STATED GOAL -
Update the records below by replacing "locality" with "site" everywhere it occurs, leaving everything else unchanged.

** start of DATA SUPPLIED **

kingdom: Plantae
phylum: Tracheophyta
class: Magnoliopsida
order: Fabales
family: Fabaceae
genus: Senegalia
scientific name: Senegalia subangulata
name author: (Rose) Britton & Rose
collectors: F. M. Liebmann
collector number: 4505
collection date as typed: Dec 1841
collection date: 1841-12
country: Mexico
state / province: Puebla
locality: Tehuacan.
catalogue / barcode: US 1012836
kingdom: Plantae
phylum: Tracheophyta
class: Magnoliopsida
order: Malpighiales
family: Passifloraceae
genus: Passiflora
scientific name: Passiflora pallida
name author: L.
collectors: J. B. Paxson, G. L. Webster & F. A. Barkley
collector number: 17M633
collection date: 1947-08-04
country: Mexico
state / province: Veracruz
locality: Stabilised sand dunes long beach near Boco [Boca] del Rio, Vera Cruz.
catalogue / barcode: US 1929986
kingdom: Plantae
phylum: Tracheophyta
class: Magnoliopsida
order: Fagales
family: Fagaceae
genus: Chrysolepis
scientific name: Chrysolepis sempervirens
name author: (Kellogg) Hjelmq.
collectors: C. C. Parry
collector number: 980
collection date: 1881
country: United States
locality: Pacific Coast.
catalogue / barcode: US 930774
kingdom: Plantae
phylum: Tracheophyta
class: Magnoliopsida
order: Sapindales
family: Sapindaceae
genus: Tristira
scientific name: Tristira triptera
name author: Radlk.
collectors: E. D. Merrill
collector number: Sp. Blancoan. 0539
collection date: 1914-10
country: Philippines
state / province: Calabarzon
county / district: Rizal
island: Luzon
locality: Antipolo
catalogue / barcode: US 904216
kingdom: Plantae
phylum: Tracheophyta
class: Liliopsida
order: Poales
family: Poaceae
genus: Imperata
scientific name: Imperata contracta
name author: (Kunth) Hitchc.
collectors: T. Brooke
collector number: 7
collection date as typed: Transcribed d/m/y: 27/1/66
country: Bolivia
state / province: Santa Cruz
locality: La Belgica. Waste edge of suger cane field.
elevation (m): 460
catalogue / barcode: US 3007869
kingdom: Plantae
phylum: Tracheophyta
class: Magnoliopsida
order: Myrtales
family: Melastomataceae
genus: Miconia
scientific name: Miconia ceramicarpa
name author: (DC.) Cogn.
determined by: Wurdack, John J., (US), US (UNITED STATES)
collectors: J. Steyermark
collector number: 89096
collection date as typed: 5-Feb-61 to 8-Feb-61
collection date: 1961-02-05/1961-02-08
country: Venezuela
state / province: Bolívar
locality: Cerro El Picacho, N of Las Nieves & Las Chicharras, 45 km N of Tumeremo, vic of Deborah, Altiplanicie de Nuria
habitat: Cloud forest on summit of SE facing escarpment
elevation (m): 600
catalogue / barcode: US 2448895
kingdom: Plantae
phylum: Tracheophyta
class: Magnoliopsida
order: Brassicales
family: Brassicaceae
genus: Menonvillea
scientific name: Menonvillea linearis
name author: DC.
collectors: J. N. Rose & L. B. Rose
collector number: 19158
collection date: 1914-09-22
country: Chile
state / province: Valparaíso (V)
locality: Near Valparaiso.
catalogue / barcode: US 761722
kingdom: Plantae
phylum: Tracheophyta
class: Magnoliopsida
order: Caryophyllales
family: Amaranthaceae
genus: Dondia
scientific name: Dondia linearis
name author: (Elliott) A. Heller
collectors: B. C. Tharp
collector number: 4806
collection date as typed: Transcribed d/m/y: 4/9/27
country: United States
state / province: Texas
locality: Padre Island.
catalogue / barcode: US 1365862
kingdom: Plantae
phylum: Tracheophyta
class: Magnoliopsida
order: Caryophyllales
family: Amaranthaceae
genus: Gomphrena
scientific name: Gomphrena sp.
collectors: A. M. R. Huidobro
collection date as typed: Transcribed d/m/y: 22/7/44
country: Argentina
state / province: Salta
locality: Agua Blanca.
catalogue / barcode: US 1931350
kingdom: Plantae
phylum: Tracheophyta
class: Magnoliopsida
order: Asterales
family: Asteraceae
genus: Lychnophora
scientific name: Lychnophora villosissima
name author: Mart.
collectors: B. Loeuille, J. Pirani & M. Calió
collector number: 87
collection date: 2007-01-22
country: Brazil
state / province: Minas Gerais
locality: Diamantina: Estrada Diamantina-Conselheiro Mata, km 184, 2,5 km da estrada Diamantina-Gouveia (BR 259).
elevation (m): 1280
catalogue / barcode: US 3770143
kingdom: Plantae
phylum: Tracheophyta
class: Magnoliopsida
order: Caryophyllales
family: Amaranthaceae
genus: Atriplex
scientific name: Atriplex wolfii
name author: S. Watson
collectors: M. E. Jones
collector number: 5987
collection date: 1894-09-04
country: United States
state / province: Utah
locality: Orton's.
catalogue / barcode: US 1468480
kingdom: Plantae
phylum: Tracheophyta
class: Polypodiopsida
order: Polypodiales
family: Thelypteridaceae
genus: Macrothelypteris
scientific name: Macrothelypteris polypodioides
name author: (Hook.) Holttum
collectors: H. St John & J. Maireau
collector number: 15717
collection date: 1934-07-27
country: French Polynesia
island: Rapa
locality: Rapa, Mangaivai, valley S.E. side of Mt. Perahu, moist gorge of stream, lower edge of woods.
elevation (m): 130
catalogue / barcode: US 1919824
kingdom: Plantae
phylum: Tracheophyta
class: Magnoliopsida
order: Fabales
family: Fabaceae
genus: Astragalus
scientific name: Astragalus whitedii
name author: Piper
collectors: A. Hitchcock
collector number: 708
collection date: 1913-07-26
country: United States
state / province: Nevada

** end of DATA SUPPLIED **

ANSWER IN FULL -
kingdom: Plantae
phylum: Tracheophyta
class: Magnoliopsida
order: Fabales
family: Fabaceae
genus: Senegalia
scientific name: Senegalia subangulata
name author: (Rose) Britton & Rose
collectors: F. M. Liebmann
collector number: 4505
collection date as typed: Dec 1841
collection date: 1841-12
country: Mexico
state / province: Puebla
site: Tehuacan.
catalogue / barcode: US 1012836
kingdom: Plantae
phylum: Tracheophyta
class: Magnoliopsida
order: Malpighiales
family: Passifloraceae
genus: Passiflora
scientific name: Passiflora pallida
name author: L.
collectors: J. B. Paxson, G. L. Webster & F. A. Barkley
collector number: 17M633
collection date: 1947-08-04
country: Mexico
state / province: Veracruz
site: Stabilised sand dunes long beach near Boco [Boca] del Rio, Vera Cruz.
catalogue / barcode: US 1929986
kingdom: Plantae
phylum: Tracheophyta
class: Magnoliopsida
order: Fagales
family: Fagaceae
genus: Chrysolepis
scientific name: Chrysolepis sempervirens
name author: (Kellogg) Hjelmq.
collectors: C. C. Parry
collector number: 980
collection date: 1881
country: United States
site: Pacific Coast.
catalogue / barcode: US 930774
kingdom: Plantae
phylum: Tracheophyta
class: Magnoliopsida
order: Sapindales
family: Sapindaceae
genus: Tristira
scientific name: Tristira triptera
name author: Radlk.
collectors: E. D. Merrill
collector number: Sp. Blancoan. 0539
collection date: 1914-10
country: Philippines
state / province: Calabarzon
county / district: Rizal
island: Luzon
site: Antipolo
catalogue / barcode: US 904216
kingdom: Plantae
phylum: Tracheophyta
class: Liliopsida
order: Poales
family: Poaceae
genus: Imperata
scientific name: Imperata contracta
name author: (Kunth) Hitchc.
collectors: T. Brooke
collector number: 7
collection date as typed: Transcribed d/m/y: 27/1/66
country: Bolivia
state / province: Santa Cruz
site: La Belgica. Waste edge of suger cane field.
elevation (m): 460
catalogue / barcode: US 3007869
kingdom: Plantae
phylum: Tracheophyta
class: Magnoliopsida
order: Myrtales
family: Melastomataceae
genus: Miconia
scientific name: Miconia ceramicarpa
name author: (DC.) Cogn.
determined by: Wurdack, John J., (US), US (UNITED STATES)
collectors: J. Steyermark
collector number: 89096
collection date as typed: 5-Feb-61 to 8-Feb-61
collection date: 1961-02-05/1961-02-08
country: Venezuela
state / province: Bolívar
site: Cerro El Picacho, N of Las Nieves & Las Chicharras, 45 km N of Tumeremo, vic of Deborah, Altiplanicie de Nuria
habitat: Cloud forest on summit of SE facing escarpment
elevation (m): 600
catalogue / barcode: US 2448895
kingdom: Plantae
phylum: Tracheophyta
class: Magnoliopsida
order: Brassicales
family: Brassicaceae
genus: Menonvillea
scientific name: Menonvillea linearis
name author: DC.
collectors: J. N. Rose & L. B. Rose
collector number: 19158
collection date: 1914-09-22
country: Chile
state / province: Valparaíso (V)
site: Near Valparaiso.
catalogue / barcode: US 761722
kingdom: Plantae
phylum: Tracheophyta
class: Magnoliopsida
order: Caryophyllales
family: Amaranthaceae
genus: Dondia
scientific name: Dondia linearis
name author: (Elliott) A. Heller
collectors: B. C. Tharp
collector number: 4806
collection date as typed: Transcribed d/m/y: 4/9/27
country: United States
state / province: Texas
site: Padre Island.
catalogue / barcode: US 1365862
kingdom: Plantae
phylum: Tracheophyta
class: Magnoliopsida
order: Caryophyllales
family: Amaranthaceae
genus: Gomphrena
scientific name: Gomphrena sp.
collectors: A. M. R. Huidobro
collection date as typed: Transcribed d/m/y: 22/7/44
country: Argentina
state / province: Salta
site: Agua Blanca.
catalogue / barcode: US 1931350
kingdom: Plantae
phylum: Tracheophyta
class: Magnoliopsida
order: Asterales
family: Asteraceae
genus: Lychnophora
scientific name: Lychnophora villosissima
name author: Mart.
collectors: B. Loeuille, J. Pirani & M. Calió
collector number: 87
collection date: 2007-01-22
country: Brazil
state / province: Minas Gerais
site: Diamantina: Estrada Diamantina-Conselheiro Mata, km 184, 2,5 km da estrada Diamantina-Gouveia (BR 259).
elevation (m): 1280
catalogue / barcode: US 3770143
kingdom: Plantae
phylum: Tracheophyta
class: Magnoliopsida
order: Caryophyllales
family: Amaranthaceae
genus: Atriplex
scientific name: Atriplex wolfii
name author: S. Watson
collectors: M. E. Jones
collector number: 5987
collection date: 1894-09-04
country: United States
state / province: Utah
site: Orton's.
catalogue / barcode: US 1468480
kingdom: Plantae
phylum: Tracheophyta
class: Polypodiopsida
order: Polypodiales
family: Thelypteridaceae
genus: Macrothelypteris
scientific name: Macrothelypteris polypodioides
name author: (Hook.) Holttum
collectors: H. St John & J. Maireau
collector number: 15717
collection date: 1934-07-27
country: French Polynesia
island: Rapa
site: Rapa, Mangaivai, valley S.E. side of Mt. Perahu, moist gorge of stream, lower edge of woods.
elevation (m): 130
catalogue / barcode: US 1919824
kingdom: Plantae
phylum: Tracheophyta
class: Magnoliopsida
order: Fabales
family: Fabaceae
genus: Astragalus
scientific name: Astragalus whitedii
name author: Piper
collectors: A. Hitchcock
collector number: 708
collection date: 1913-07-26
country: United States
state / province: Nevada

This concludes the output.